A partir das informações reunidas durante a apuração, os investigadores conseguiram identificar um endereço que seria utilizado para a produção clandestina do material. Os policiais foram até o imóvel nesta terça-feira e encontraram a estrutura usada para a fabricação.
Entre os itens apreendidos estavam carretéis, linhas, equipamentos e outros materiais empregados no processo de produção. A quantidade recolhida foi considerada expressiva pelos investigadores. O material deverá passar por análise para auxiliar na apuração.
De acordo com a delegada Josy Lima, da DPMA, o objetivo da investigação é interromper a cadeia de produção e distribuição de um produto que pode representar risco para a população.
“Nosso principal objetivo é interromper a produção e a distribuição de um produto que oferece sério risco à população”, afirmou a delegada.
As cinco pessoas encontradas no local foram conduzidas à delegacia e presas em flagrante. Elas responderão pelo artigo 56 da Lei de Crimes Ambientais, que prevê punição para quem produz, comercializa, transporta, armazena ou utiliza produto ou substância perigosa, nociva à saúde humana ou ao meio ambiente em desacordo com as exigências legais. A pena prevista para o crime é de um a quatro anos de reclusão, além de multa.
Investigação busca compradores
Apesar da localização da fábrica, a apuração não foi encerrada. A Polícia Civil pretende identificar a rede responsável pela distribuição do material e descobrir para quem a linha chilena era vendida.
Segundo Josy Lima, os investigadores agora devem buscar informações que permitam chegar aos compradores e a outros envolvidos na cadeia de comercialização.
“As investigações irão continuar para conseguirmos apurar quem são os compradores e para quem eles distribuem esse tipo de material”, declarou.

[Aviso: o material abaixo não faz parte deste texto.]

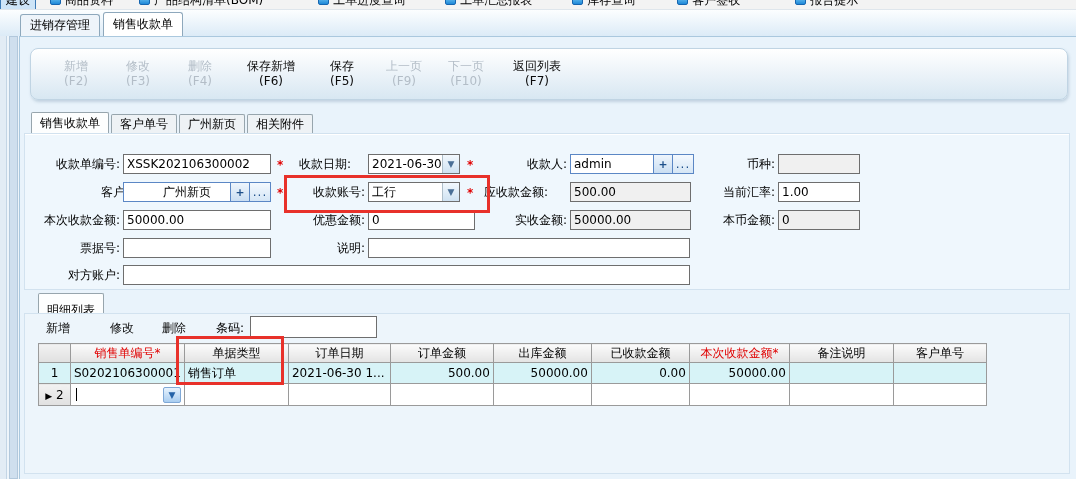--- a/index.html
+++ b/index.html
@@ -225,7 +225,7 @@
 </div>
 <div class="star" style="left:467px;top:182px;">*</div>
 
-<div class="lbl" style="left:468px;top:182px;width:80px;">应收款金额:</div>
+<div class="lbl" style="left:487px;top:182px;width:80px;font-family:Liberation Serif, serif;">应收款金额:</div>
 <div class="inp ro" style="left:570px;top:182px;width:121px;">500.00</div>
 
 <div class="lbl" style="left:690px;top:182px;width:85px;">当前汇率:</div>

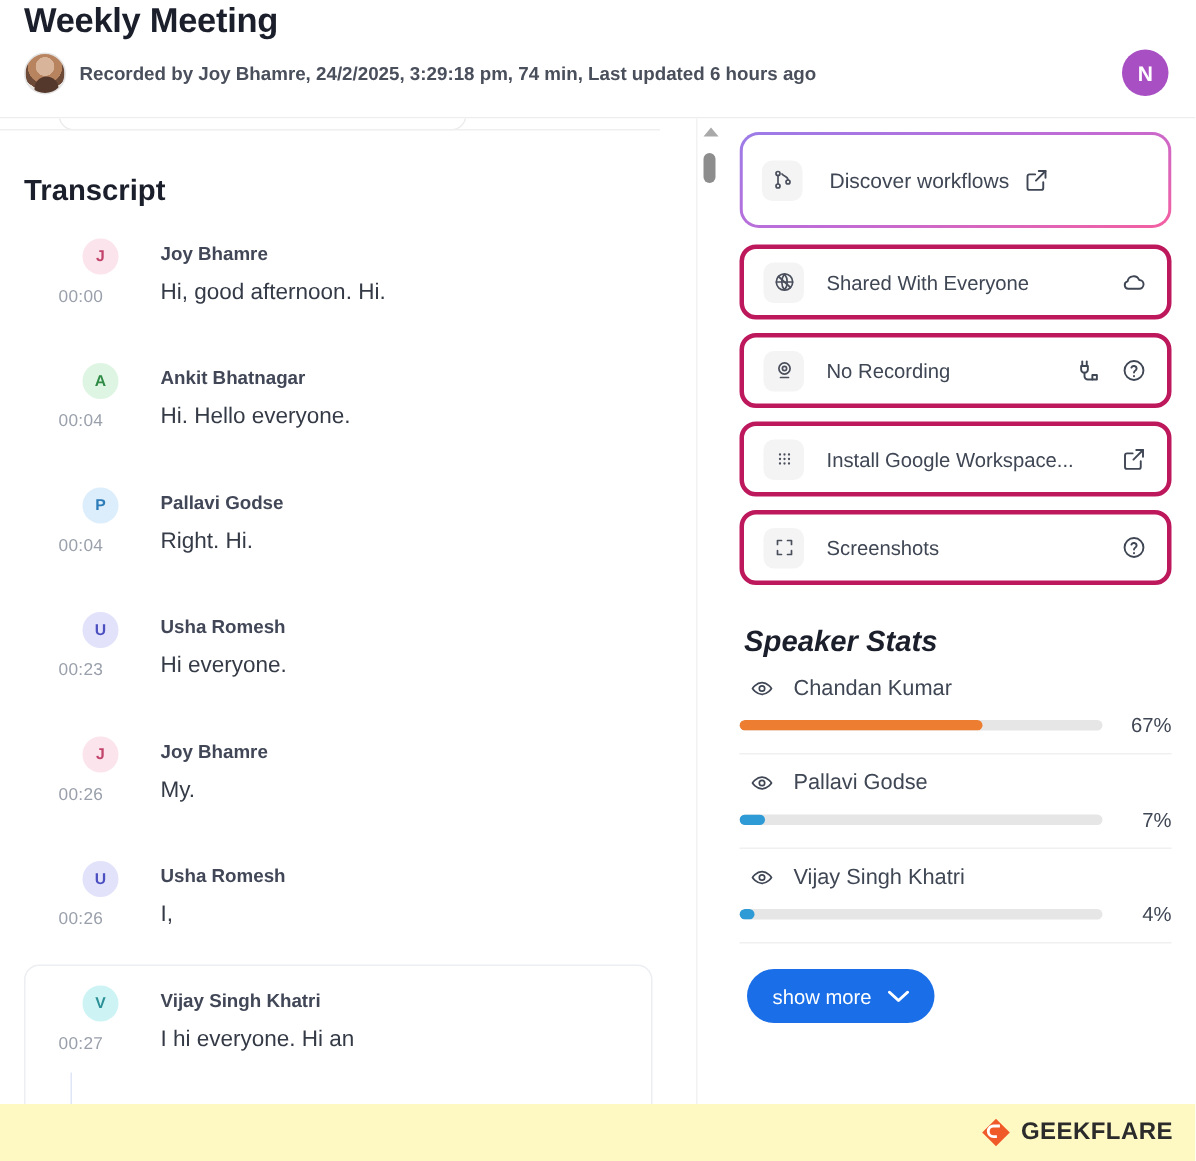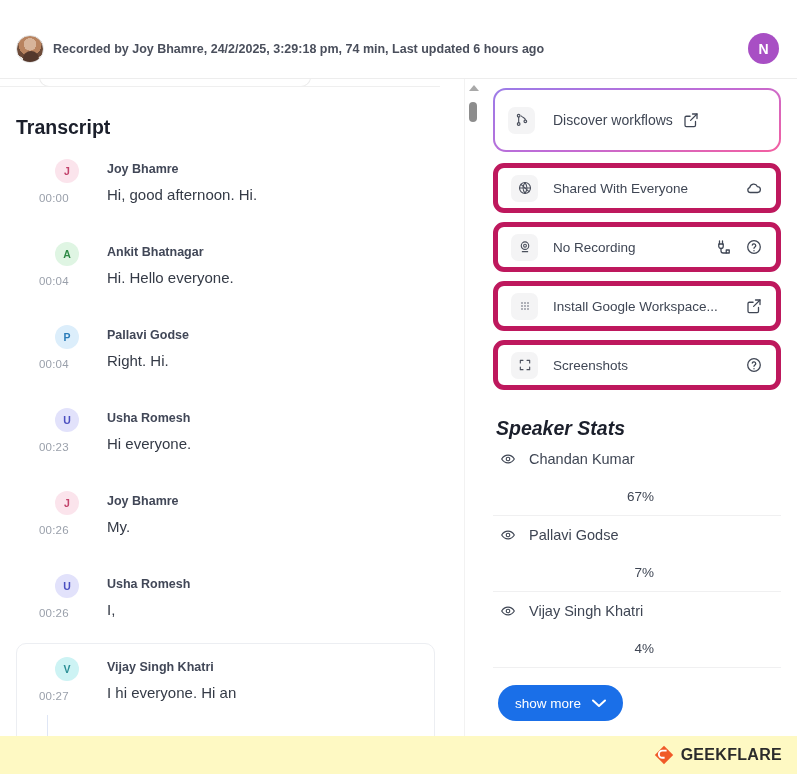--- a/index.html
+++ b/index.html
@@ -123,6 +123,7 @@
 <div class="page">
 
   <div class="header">
+    <div class="meeting-title">Weekly Meeting</div>
     <div class="meta-row">
       <div class="meta-avatar"></div>
       <div class="meta-text">Recorded by Joy Bhamre, 24/2/2025, 3:29:18 pm, 74 min, Last updated 6 hours ago</div>

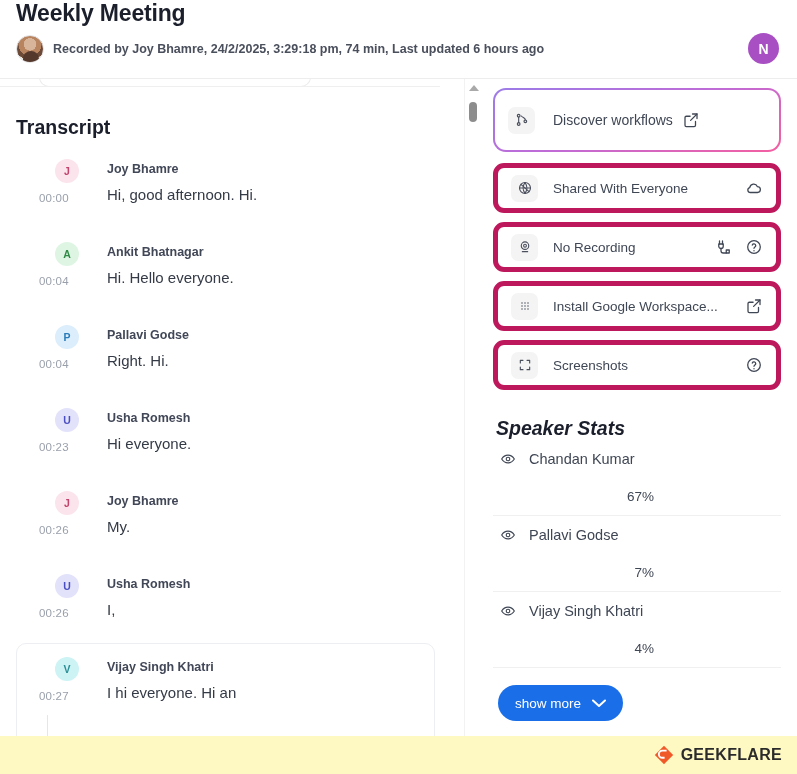--- a/index.html
+++ b/index.html
@@ -75,7 +75,7 @@
 
   .side-card {
     position:relative; height:50px; margin-bottom:9px;
-    border:5px solid #be185d; border-radius:11px; background:#fff;
+    border:3px solid #be185d; border-radius:11px; background:#fff;
     display:flex; align-items:center; padding:0 13px;
   }
   .side-card.featured {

A linha chilena é considerada especialmente perigosa por possuir características cortantes que podem provocar ferimentos graves em pessoas que entram em contato com o fio. O risco também é associado ao uso do material em áreas urbanas, onde motociclistas, ciclistas, pedestres e outros usuários das vias podem ser atingidos.
A investigação da DPMA pretende esclarecer ainda a extensão da atividade clandestina e verificar se o grupo preso nesta terça-feira possui ligação com outros pontos de fabricação ou distribuição do produto no Rio de Janeiro.